Nor is Muster's quote, but, then, the Austrian has been subjected to a fair amount of verbal abuse from some of the Americans this year since daring to become the world No 1 for the odd week on the strength of his results on clay.
Agassi played in Monte Carlo recently, winning his first match there in three visits before being jeered by the crowd for his performance in losing to Alberto Costa, of Spain. Sampras is due to set foot on clay for the first time this year in Dusseldorf next week.
"I don't know what their tactic is, but maybe at the French Open we are going to have a big surprise," added Muster, who triumphed in Paris last year.

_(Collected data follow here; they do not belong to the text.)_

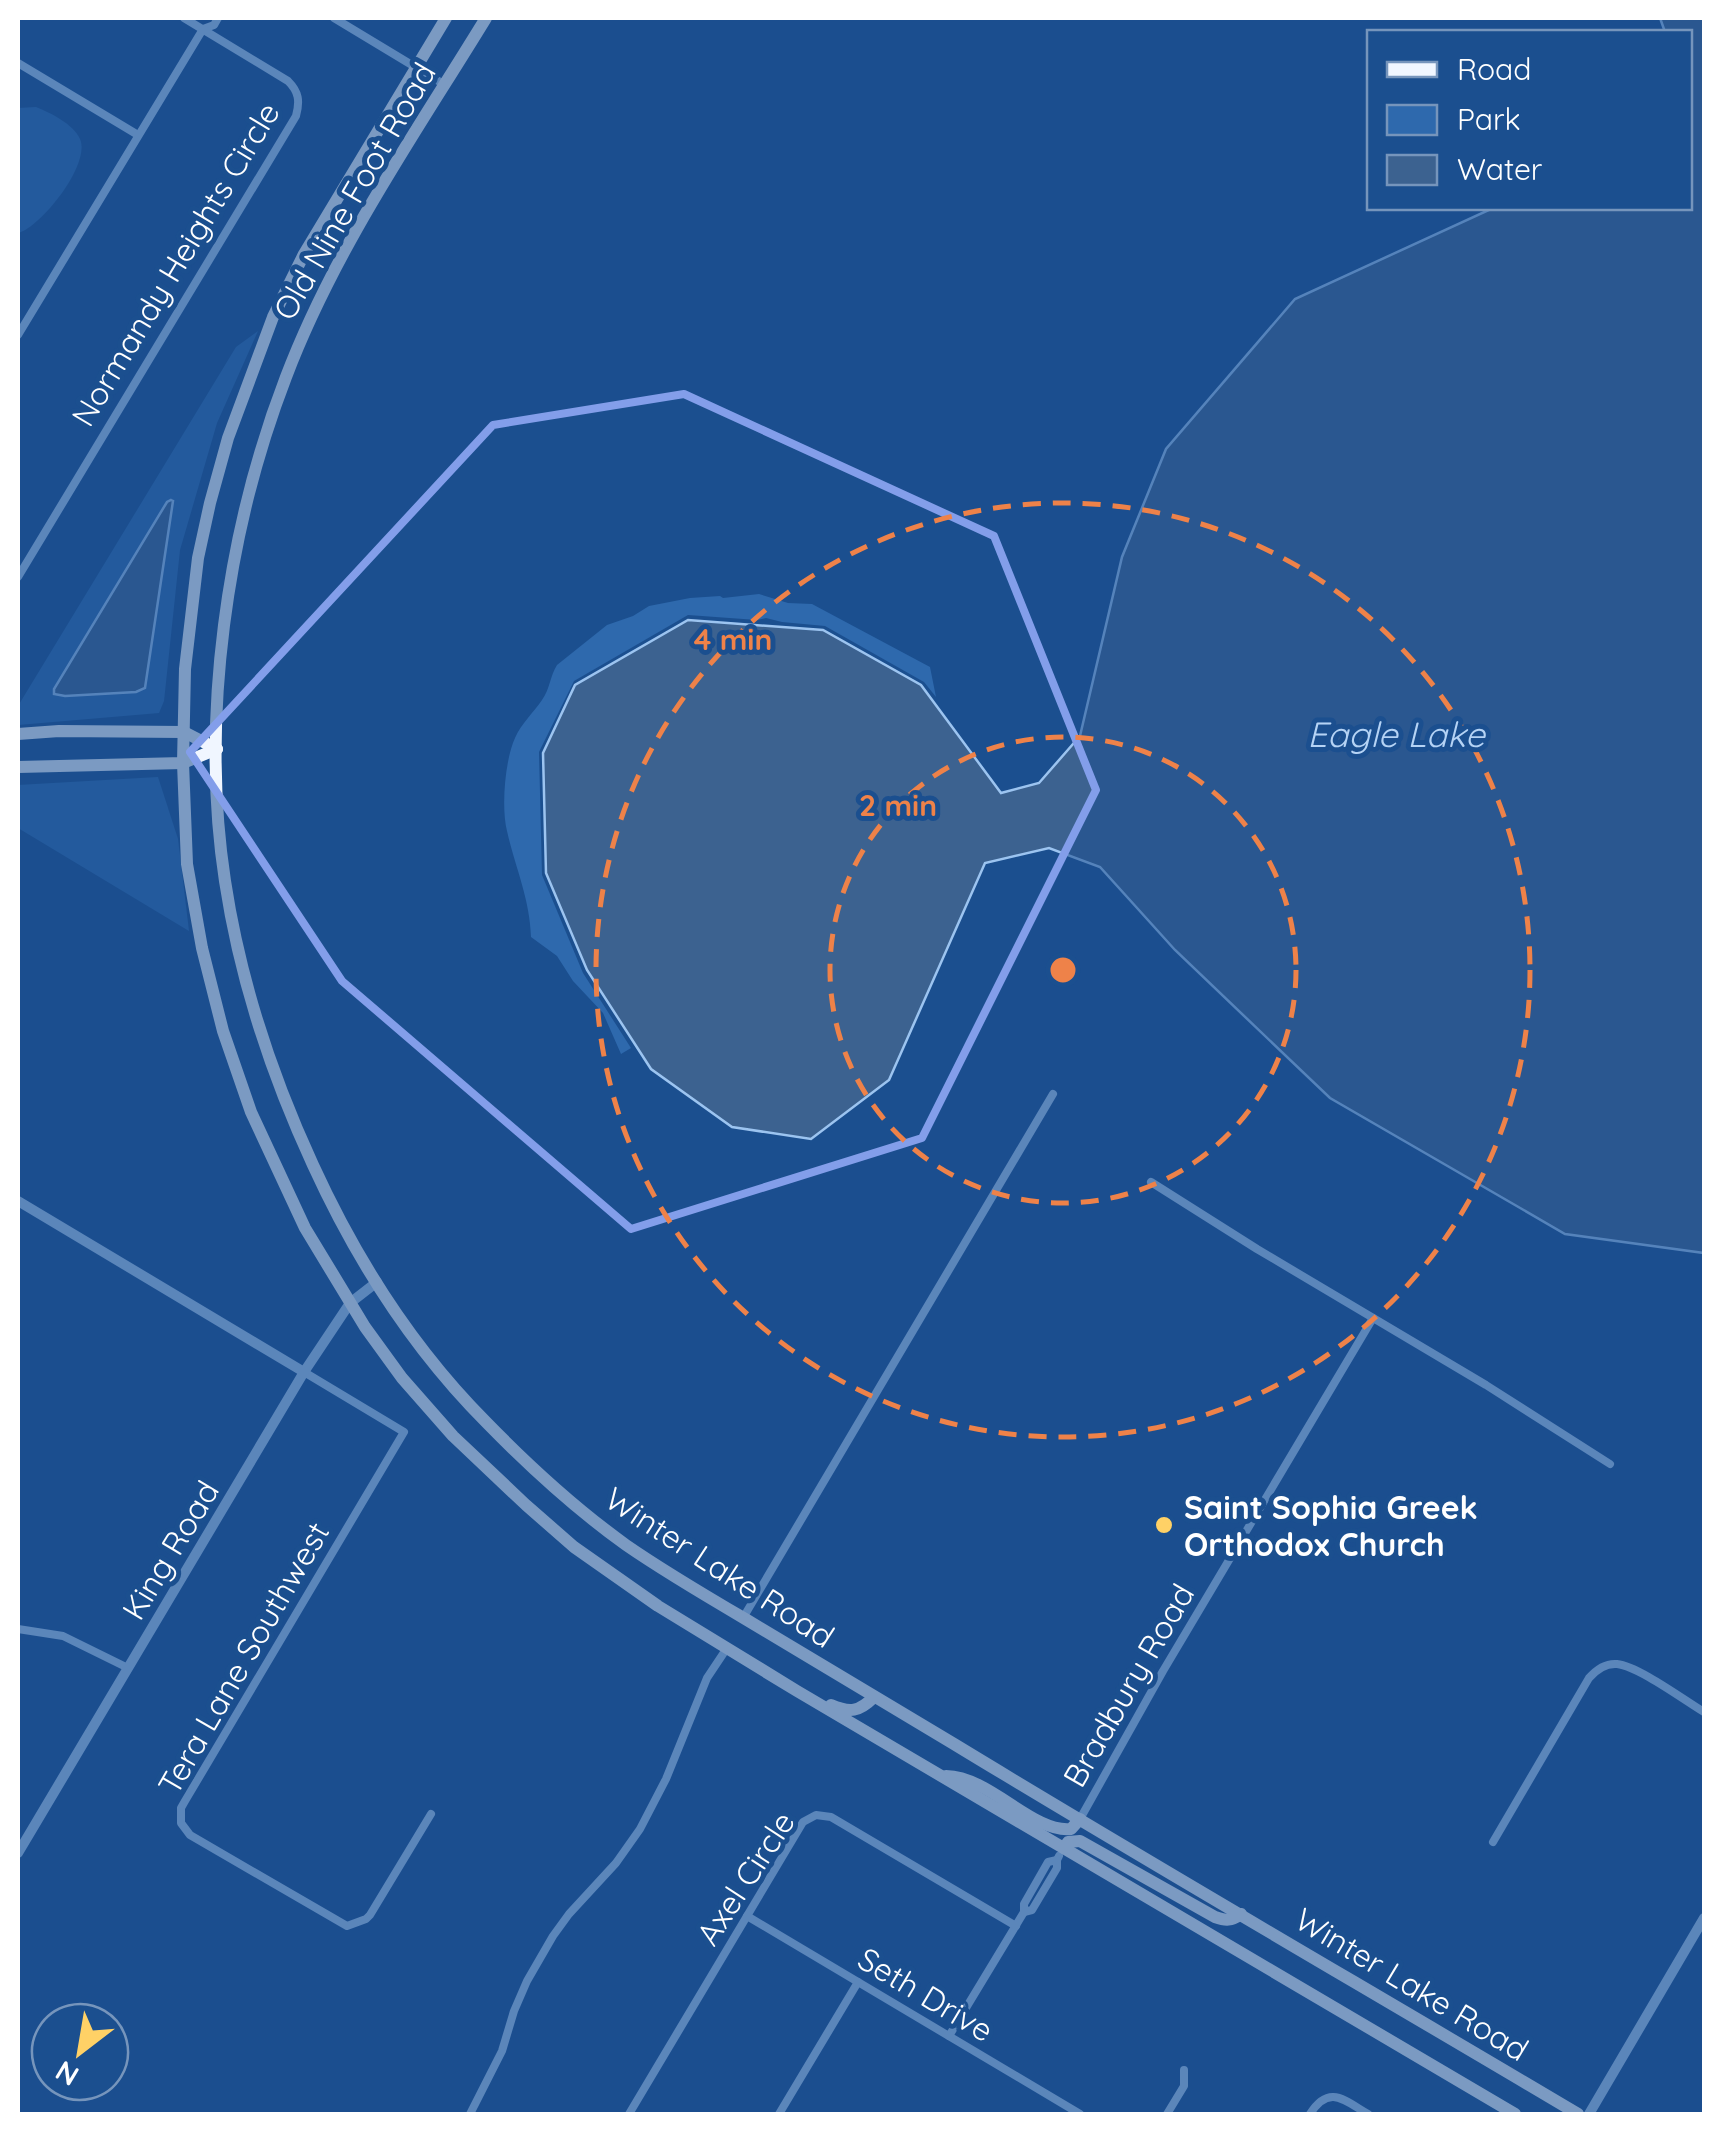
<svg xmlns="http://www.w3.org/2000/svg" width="1722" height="2132" font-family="Quicksand,sans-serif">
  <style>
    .green { fill: #2e69ad; fill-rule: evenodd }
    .water { fill: #3c6290; stroke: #9cc4f0; stroke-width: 2.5 }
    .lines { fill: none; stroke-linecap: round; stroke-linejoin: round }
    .minor { stroke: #a9c9ee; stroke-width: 8 }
    .tertiary { stroke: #a9c9ee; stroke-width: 10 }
    .primary { stroke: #f0f6ff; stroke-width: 12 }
    .marked { fill: none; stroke: #839eea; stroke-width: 8; stroke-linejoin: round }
    .ring { fill: none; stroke: #ee8249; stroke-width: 5; stroke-dasharray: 18 12 }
    .poi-dot { fill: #ffd166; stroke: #1b4f8f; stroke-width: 4 }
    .labels { text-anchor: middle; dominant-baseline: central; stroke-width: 10; stroke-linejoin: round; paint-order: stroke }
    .street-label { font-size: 32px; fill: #fff; stroke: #1b4f8f }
    .poi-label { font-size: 32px; font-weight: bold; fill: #fff; stroke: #1b4f8f; text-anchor: start }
    .water-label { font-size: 35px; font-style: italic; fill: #b5d3f5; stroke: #1b4f8f }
    .centre { fill: #ee8249; stroke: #1b4f8f; stroke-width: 5 }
    .ring-label { font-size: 30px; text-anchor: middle; font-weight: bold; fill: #ee8249; stroke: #1b4f8f; stroke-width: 10; stroke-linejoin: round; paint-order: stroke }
  </style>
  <rect width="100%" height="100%" fill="#1b4f8f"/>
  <!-- green -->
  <g class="green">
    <path d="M36 107C51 113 73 124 80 139 91 164 41 227 18 233V108Z"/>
    <path d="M258 331 217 423 180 550 164 701 159 713 18 725V706L236 347ZM171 500 173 501 145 688 136 692 55 694 54 689 167 502Z"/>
    <path d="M759 594 788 603 812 604 930 667 936 697 924 682 825 626 782 622 766 618 757 620 688 615 574 681 539 752 542 875 583 973 631 1048 621 1054 603 1013 573 981 557 956 531 937C530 899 515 867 507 831 501 807 505 760 515 738 521 724 534 712 542 700 550 689 550 676 557 665L607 625 633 616 649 606 690 598 720 596 723 598Z"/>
    <polygon points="158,777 178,839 189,931 18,828 18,785"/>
  </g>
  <!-- water -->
  <g class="water">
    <polygon points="1660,18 1704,18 1704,1253 1565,1234 1330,1098 1175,950 1100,867 1049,848 985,863 889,1080 811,1139 732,1127 651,1069 587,970 546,873 543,753 575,685 688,620 823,630 921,685 1001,793 1039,783 1080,736 1122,557 1166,449 1295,299 1493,208 1690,208 1690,32 1665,32"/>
    <polygon points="171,500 173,501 145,688 136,692 65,696 54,694 54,689 167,502"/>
  </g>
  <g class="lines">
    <!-- minor -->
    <g class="minor">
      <polyline points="334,18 445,85"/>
      <polyline points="18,63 138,135"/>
      <polyline points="18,335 203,29 214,25 218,18"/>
      <path d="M18 577 296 116C300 101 299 92 288 81L184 18"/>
      <polyline points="1151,1182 1257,1249 1486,1385 1610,1464"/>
      <polyline points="304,1372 404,1432 185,1801 181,1808 181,1823 190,1835 347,1926 366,1919 370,1915 431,1814"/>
      <polyline points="743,1618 1053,1094"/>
      <polyline points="18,1629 63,1636 128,1668"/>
      <polyline points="1080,1819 1163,1671 1373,1318"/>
      <path d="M1493 1842 1589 1678C1596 1670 1605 1663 1617 1664 1638 1666 1684 1700 1704 1712"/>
      <polyline points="1024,1912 1032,1910 1057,1868 1057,1860 1059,1856"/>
      <polyline points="747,1916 1080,2114"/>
      <polyline points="949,2036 1024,1912 1024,1904 1048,1862 1057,1860"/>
      <polyline points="470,2114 502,2051 514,2011 527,1981 553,1936 569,1914 616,1863 640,1829 666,1779 707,1678 727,1648"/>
      <polyline points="629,2114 803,1822 816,1815 831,1817 1016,1926"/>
      <polyline points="779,2114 858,1982"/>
      <polyline points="1167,2114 1184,2086 1184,2070"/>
      <path d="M1310 2114C1329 2084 1344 2100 1368 2114"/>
    </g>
    <!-- tertiary -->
    <g class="tertiary">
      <polyline points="18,1201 304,1372"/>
      <polyline points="18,1853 304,1372 350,1303 377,1282"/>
      <polyline points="1589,2114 1704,1918"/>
    </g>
    <!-- primary -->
    <g class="primary">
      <polyline points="446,18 304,254 273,317 228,438 210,503 198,558 185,669 183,763 187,864 202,948 223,1031 251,1112 305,1228 365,1327 402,1378 453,1436 526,1505 574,1547 658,1606 797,1691 1515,2114"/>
      <path d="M486 18C415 134 335 248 286 377 227 530 200 718 225 881 240 980 271 1074 313 1165 356 1259 414 1350 487 1423 530 1467 576 1509 626 1545 665 1572 706 1596 747 1620 816 1662 885 1703 954 1744 1161 1870 1371 1991 1578 2114"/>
      <polyline points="18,734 59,731 184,732 217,749"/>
      <polyline points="18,767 183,763 217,749"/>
      <path d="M831 1705C850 1713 859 1712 874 1697"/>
      <path d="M946 1776C991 1777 1032 1833 1071 1829L1080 1819"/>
      <path d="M1064 1848 1068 1842 1080 1841 1215 1917C1226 1921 1231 1921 1241 1914"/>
    </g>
  </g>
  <!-- marked area -->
  <path d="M0 0H1722V2132H0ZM684 394 994 536 1096 790 922 1138 631 1229 342 981 190 752 493 425Z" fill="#1b4f8f" fill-opacity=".55" fill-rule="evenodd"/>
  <path class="marked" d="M684 394 994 536 1096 790 922 1138 631 1229 342 981 190 752 493 425Z"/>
  <!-- distance rings -->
  <g class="ring">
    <circle cx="1063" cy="970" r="233"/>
    <circle cx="1063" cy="970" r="467"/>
  </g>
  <!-- markers -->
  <circle class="poi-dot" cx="1164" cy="1525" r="10"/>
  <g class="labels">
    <!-- street labels -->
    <g class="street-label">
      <text transform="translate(354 191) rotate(-60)">Old Nine Foot Road</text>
      <text transform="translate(175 264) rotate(-59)">Normandy Heights Circle</text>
      <text transform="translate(170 1550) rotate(-59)">King Road</text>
      <text transform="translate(720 1567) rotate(33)">Winter Lake Road</text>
      <text transform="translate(243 1658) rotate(-60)">Tera Lane Southwest</text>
      <text transform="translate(1128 1685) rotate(-60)">Bradbury Road</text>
      <text transform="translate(745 1878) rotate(-57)">Axel Circle</text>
      <text transform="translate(1412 1984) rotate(31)">Winter Lake Road</text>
      <text transform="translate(926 1994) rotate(31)">Seth Drive</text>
    </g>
    <!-- poi labels -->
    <g class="poi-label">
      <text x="1184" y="1507">Saint Sophia Greek<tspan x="1184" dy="37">Orthodox Church</tspan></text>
    </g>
    <!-- water labels -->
    <g class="water-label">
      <text x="1396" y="734">Eagle Lake</text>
    </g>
  </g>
  <circle cx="1063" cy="970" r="15" class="centre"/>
  <g class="ring-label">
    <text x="733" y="650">4 min</text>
    <text x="898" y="816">2 min</text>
  </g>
  <!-- border -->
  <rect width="1722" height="2132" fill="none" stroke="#ffffff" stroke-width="40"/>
  <!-- legend -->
  <rect x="1367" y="30" width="325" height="180" fill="#1b4f8f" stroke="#7695bc" stroke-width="2.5"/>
  <rect x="1387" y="62" width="50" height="15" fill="#f0f6ff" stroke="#7695bc" stroke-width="2.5"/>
  <text x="1457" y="80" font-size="30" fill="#ffffff">Road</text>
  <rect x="1387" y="105" width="50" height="30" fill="#2e69ad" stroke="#7695bc" stroke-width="2.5"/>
  <text x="1457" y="130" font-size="30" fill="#ffffff">Park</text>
  <rect x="1387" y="155" width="50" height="30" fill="#3c6290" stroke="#7695bc" stroke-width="2.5"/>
  <text x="1457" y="180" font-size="30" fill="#ffffff">Water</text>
  <!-- north arrow -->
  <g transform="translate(80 2052) rotate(211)"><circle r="48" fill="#1b4f8f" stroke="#7695bc" stroke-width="2.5"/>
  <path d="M0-8L18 38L0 25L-18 38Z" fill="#ffd166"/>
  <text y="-15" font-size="28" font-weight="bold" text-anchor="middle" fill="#ffffff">N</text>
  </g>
</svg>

When minding his own business yesterday, Muster, the top seed, eased his game back on track with 6-3, 6-0 win against his compatriot Herbert Wiltschnig, a qualifier ranked No 309. It was Muster's first outing since his 38-match winning streak on clay was ended in Munich by the Spanish teenager Carlos Moya.
The tournament is not exactly devoid of Americans. Jim Courier, a winner in 1992 and 1993, joined Todd Martin and Malivai Washington in the second round with a 6-3, 6-3 win against Italy's Renzo Furlan.
Europeans have experienced a few blips. Roberto Carretero, the Spaniard who won the Hamburg title on Sunday as a qualifier, lost to Australia's Mark Philippoussis in a third-set tie-break.
Sergi Bruguera, runner-up to Muster here last year and holder of the French Open for the two years prior to he Austrian's succession, will not even be seeded this time. The Spaniard's first-round defeat by Richard Krajicek means that he will drop out of the top 20.
Although Michael Stich defeated Emilio Sanchez, 6-3, 7-6, in his first match since a recurrence of ankle trouble in February, he has decided that he is not fit enough to make a serious challenge in Paris.
Steffi Graf, making her first home appearance since her tax affairs came under investigation, defeated American Tami Whitlinger Jones 6- 1, 6-2 in just 49 minutes in the first round of the German Open in Berlin yesterday. Graf wept in front of 6,000 ecstatic fans as she was presented with the German journalists' award for the World Sports Personality of 1995.